## [WORK INSTRUCTIONS]
Transcribe every entry precisely, omitting nothing.

## [GIVEN RECORDS]
=== Begin Enclosure ===

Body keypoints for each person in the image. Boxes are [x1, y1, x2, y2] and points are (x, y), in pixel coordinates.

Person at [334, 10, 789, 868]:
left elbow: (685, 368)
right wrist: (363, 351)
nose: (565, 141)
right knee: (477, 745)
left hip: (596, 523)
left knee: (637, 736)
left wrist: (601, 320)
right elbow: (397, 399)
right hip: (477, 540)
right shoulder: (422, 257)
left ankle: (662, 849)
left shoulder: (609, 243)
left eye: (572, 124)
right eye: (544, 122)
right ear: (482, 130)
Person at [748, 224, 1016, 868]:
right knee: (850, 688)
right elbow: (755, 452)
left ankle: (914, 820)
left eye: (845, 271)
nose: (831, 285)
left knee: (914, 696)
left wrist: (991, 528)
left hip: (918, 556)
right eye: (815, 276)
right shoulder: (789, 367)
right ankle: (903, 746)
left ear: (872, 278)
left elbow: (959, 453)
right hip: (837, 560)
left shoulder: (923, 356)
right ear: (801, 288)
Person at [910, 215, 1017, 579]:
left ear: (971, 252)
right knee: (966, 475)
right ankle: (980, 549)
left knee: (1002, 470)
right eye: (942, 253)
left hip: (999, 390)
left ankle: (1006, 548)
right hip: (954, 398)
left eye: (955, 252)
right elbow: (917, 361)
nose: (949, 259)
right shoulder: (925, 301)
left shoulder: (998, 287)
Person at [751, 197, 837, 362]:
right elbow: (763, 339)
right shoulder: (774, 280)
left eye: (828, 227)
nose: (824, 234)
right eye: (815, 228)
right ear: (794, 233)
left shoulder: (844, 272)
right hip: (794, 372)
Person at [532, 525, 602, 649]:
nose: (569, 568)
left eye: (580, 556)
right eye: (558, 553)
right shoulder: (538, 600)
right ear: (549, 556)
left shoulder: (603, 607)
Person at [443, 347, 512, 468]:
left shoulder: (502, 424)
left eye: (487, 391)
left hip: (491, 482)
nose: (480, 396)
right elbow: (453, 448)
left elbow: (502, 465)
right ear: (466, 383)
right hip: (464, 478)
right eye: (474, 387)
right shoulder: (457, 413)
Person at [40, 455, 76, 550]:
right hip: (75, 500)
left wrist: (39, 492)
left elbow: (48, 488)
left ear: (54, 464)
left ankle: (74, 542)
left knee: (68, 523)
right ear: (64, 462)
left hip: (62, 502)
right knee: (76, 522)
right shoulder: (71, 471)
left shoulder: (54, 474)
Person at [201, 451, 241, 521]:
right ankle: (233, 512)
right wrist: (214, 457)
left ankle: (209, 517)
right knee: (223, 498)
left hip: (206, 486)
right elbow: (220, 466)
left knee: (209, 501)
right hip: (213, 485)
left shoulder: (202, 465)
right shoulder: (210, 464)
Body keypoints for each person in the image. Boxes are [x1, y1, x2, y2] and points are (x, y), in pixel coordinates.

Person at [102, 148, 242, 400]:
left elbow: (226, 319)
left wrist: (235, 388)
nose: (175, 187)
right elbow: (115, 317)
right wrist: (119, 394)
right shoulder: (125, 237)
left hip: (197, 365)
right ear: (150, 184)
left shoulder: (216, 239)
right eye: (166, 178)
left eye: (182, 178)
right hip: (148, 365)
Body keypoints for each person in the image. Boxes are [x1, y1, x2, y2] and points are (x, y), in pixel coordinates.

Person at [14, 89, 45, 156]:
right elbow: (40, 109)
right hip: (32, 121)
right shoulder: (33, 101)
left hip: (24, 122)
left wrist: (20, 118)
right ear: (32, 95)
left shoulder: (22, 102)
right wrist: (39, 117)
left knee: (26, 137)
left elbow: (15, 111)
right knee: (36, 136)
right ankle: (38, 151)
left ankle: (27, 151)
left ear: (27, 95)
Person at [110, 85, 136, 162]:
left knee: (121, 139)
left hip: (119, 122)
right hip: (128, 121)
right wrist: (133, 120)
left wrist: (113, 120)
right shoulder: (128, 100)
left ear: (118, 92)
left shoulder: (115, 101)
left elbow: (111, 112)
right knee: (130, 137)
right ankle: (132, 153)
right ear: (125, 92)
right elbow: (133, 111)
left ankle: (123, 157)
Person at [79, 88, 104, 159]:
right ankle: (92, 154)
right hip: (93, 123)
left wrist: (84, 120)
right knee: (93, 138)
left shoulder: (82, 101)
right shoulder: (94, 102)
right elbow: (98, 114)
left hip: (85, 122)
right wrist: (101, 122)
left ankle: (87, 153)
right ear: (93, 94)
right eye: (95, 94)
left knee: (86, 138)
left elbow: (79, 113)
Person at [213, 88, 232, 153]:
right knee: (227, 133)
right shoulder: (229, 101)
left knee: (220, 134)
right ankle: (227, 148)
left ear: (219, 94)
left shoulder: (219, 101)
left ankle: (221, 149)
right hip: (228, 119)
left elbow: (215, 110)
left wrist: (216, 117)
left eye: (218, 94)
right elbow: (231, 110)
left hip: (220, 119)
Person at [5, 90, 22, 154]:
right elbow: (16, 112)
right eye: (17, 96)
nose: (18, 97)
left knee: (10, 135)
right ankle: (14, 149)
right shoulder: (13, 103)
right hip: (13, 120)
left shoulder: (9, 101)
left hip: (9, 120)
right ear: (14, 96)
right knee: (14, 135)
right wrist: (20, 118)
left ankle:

=== End Enclosure ===

## [ANSWER BOX]
Body keypoints for each person in the image. Boxes are [x1, y1, x2, y2] and points are (x, y), in pixel coordinates.

Person at [334, 10, 789, 868]:
left elbow: (685, 368)
right wrist: (363, 351)
nose: (565, 141)
right knee: (477, 745)
left hip: (596, 523)
left knee: (637, 736)
left wrist: (601, 320)
right elbow: (397, 399)
right hip: (477, 540)
right shoulder: (422, 257)
left ankle: (662, 849)
left shoulder: (609, 243)
left eye: (572, 124)
right eye: (544, 122)
right ear: (482, 130)
Person at [748, 224, 1016, 868]:
right knee: (850, 688)
right elbow: (755, 452)
left ankle: (914, 820)
left eye: (845, 271)
nose: (831, 285)
left knee: (914, 696)
left wrist: (991, 528)
left hip: (918, 556)
right eye: (815, 276)
right shoulder: (789, 367)
right ankle: (903, 746)
left ear: (872, 278)
left elbow: (959, 453)
right hip: (837, 560)
left shoulder: (923, 356)
right ear: (801, 288)
Person at [910, 215, 1017, 579]:
left ear: (971, 252)
right knee: (966, 475)
right ankle: (980, 549)
left knee: (1002, 470)
right eye: (942, 253)
left hip: (999, 390)
left ankle: (1006, 548)
right hip: (954, 398)
left eye: (955, 252)
right elbow: (917, 361)
nose: (949, 259)
right shoulder: (925, 301)
left shoulder: (998, 287)
Person at [751, 197, 837, 362]:
right elbow: (763, 339)
right shoulder: (774, 280)
left eye: (828, 227)
nose: (824, 234)
right eye: (815, 228)
right ear: (794, 233)
left shoulder: (844, 272)
right hip: (794, 372)
Person at [532, 525, 602, 649]:
nose: (569, 568)
left eye: (580, 556)
right eye: (558, 553)
right shoulder: (538, 600)
right ear: (549, 556)
left shoulder: (603, 607)
Person at [443, 347, 512, 468]:
left shoulder: (502, 424)
left eye: (487, 391)
left hip: (491, 482)
nose: (480, 396)
right elbow: (453, 448)
left elbow: (502, 465)
right ear: (466, 383)
right hip: (464, 478)
right eye: (474, 387)
right shoulder: (457, 413)
Person at [40, 455, 76, 550]:
right hip: (75, 500)
left wrist: (39, 492)
left elbow: (48, 488)
left ear: (54, 464)
left ankle: (74, 542)
left knee: (68, 523)
right ear: (64, 462)
left hip: (62, 502)
right knee: (76, 522)
right shoulder: (71, 471)
left shoulder: (54, 474)
Person at [201, 451, 241, 521]:
right ankle: (233, 512)
right wrist: (214, 457)
left ankle: (209, 517)
right knee: (223, 498)
left hip: (206, 486)
right elbow: (220, 466)
left knee: (209, 501)
right hip: (213, 485)
left shoulder: (202, 465)
right shoulder: (210, 464)
Body keypoints for each person in the image. Boxes are [x1, y1, x2, y2] and points are (x, y), in pixel coordinates.

Person at [102, 148, 242, 400]:
left elbow: (226, 319)
left wrist: (235, 388)
nose: (175, 187)
right elbow: (115, 317)
right wrist: (119, 394)
right shoulder: (125, 237)
left hip: (197, 365)
right ear: (150, 184)
left shoulder: (216, 239)
right eye: (166, 178)
left eye: (182, 178)
right hip: (148, 365)
Body keypoints for each person in the image. Boxes are [x1, y1, x2, y2] and points are (x, y), in pixel coordinates.

Person at [14, 89, 45, 156]:
right elbow: (40, 109)
right hip: (32, 121)
right shoulder: (33, 101)
left hip: (24, 122)
left wrist: (20, 118)
right ear: (32, 95)
left shoulder: (22, 102)
right wrist: (39, 117)
left knee: (26, 137)
left elbow: (15, 111)
right knee: (36, 136)
right ankle: (38, 151)
left ankle: (27, 151)
left ear: (27, 95)
Person at [110, 85, 136, 162]:
left knee: (121, 139)
left hip: (119, 122)
right hip: (128, 121)
right wrist: (133, 120)
left wrist: (113, 120)
right shoulder: (128, 100)
left ear: (118, 92)
left shoulder: (115, 101)
left elbow: (111, 112)
right knee: (130, 137)
right ankle: (132, 153)
right ear: (125, 92)
right elbow: (133, 111)
left ankle: (123, 157)
Person at [79, 88, 104, 159]:
right ankle: (92, 154)
right hip: (93, 123)
left wrist: (84, 120)
right knee: (93, 138)
left shoulder: (82, 101)
right shoulder: (94, 102)
right elbow: (98, 114)
left hip: (85, 122)
right wrist: (101, 122)
left ankle: (87, 153)
right ear: (93, 94)
right eye: (95, 94)
left knee: (86, 138)
left elbow: (79, 113)
Person at [213, 88, 232, 153]:
right knee: (227, 133)
right shoulder: (229, 101)
left knee: (220, 134)
right ankle: (227, 148)
left ear: (219, 94)
left shoulder: (219, 101)
left ankle: (221, 149)
right hip: (228, 119)
left elbow: (215, 110)
left wrist: (216, 117)
left eye: (218, 94)
right elbow: (231, 110)
left hip: (220, 119)
Person at [5, 90, 22, 154]:
right elbow: (16, 112)
right eye: (17, 96)
nose: (18, 97)
left knee: (10, 135)
right ankle: (14, 149)
right shoulder: (13, 103)
right hip: (13, 120)
left shoulder: (9, 101)
left hip: (9, 120)
right ear: (14, 96)
right knee: (14, 135)
right wrist: (20, 118)
left ankle:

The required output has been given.